DOCUMENT TEXT:
* Begin *
Market price of shares

  1. Regis submitted that shareholders who sold their Regis shares in the period of non-disclosure were deprived of an opportunity to benefit from an increased price for those shares. This assumes that, if the market had been fully informed, the market price for Regis shares would have been higher.
  2. Regis submitted that the significant increase in the Regis share price immediately after the release of the Form 603 on 6 March 2009 compared to immediately before was evidence of the effect that an earlier release would have had on the Regis share price.9 In their preliminary submissions, the Requisitioning Shareholders identified other factors which may have affected the Regis share price around that time, including the price of gold and expectations of an announcement (recently made) regarding the completion of the definitive (bankable) feasibility study for the Duketon Gold Project, a major gold mining project for Regis.
  3. Given the many other factors which may have affected the Regis share price, it was unlikely that we would be able to determine the extent to which (if any) the release of the Form 603 caused the increase in the share price.

Finding a suitable remedy

  1. We also consider that the orders sought by Regis would not be appropriate to remedy any unacceptable circumstances that might be established. The alleged contravention of s671B(6) is not ongoing, or if any loss or foregone profit to Regis' former shareholders is continuing, it is not connected to any control-related issue. Moreover, it is unclear whether it had any effect on the market for Regis shares at any time. Further, Regis shareholders have become aware of the association and the intentions of the Requisitioning Shareholders with respect to the Regis board before the EGM was announced and well before it is to take place.
  2. Regis sought an order that the shares acquired by Requisitioning Shareholders while in breach of s671B be divested. We consider that a divestment order in this instance would be disproportionate and would not help remedy any remaining unacceptable circumstances.10
  3. We had the same concern with the proposed order which sought to restrain voting of those shares. We did not think that this order would help remedy any remaining unacceptable circumstances. The Requisitioning Shareholders have voting power in Regis well below 20% and are free to acquire additional Regis shares. The Panel assumes that appropriate disclosure of any such acquisition (or disposal) will be made.
  4. Regis also sought a separate order that the Requisitioning Shareholders compensate shareholders who sold their Regis shares in the non-disclosure period. Apart from all the other problems of proof referred to above, unlike the few other cases in which the Panel has ordered compensation11, there is no reference price from which the effect of the alleged delay in disclosure can be measured. We are concerned that this would require us to speculate as to such matters. We think it is unlikely that we will be in a position to determine a compensation outcome in this case and, in any event, there are other forums available in which this question might be better addressed.
* End *
Please return the passage on Regis shares word for word, from "4. Regis also" up to and including "be better addressed.". The lines after the passage on Regis shares are separate material.

DATA PROVIDED:
* Begin *
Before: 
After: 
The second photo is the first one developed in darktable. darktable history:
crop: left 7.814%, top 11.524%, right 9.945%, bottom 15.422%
* End *
FINISHED ANSWER:
4. Regis also sought a separate order that the Requisitioning Shareholders compensate shareholders who sold their Regis shares in the non-disclosure period. Apart from all the other problems of proof referred to above, unlike the few other cases in which the Panel has ordered compensation11, there is no reference price from which the effect of the alleged delay in disclosure can be measured. We are concerned that this would require us to speculate as to such matters. We think it is unlikely that we will be in a position to determine a compensation outcome in this case and, in any event, there are other forums available in which this question might be better addressed.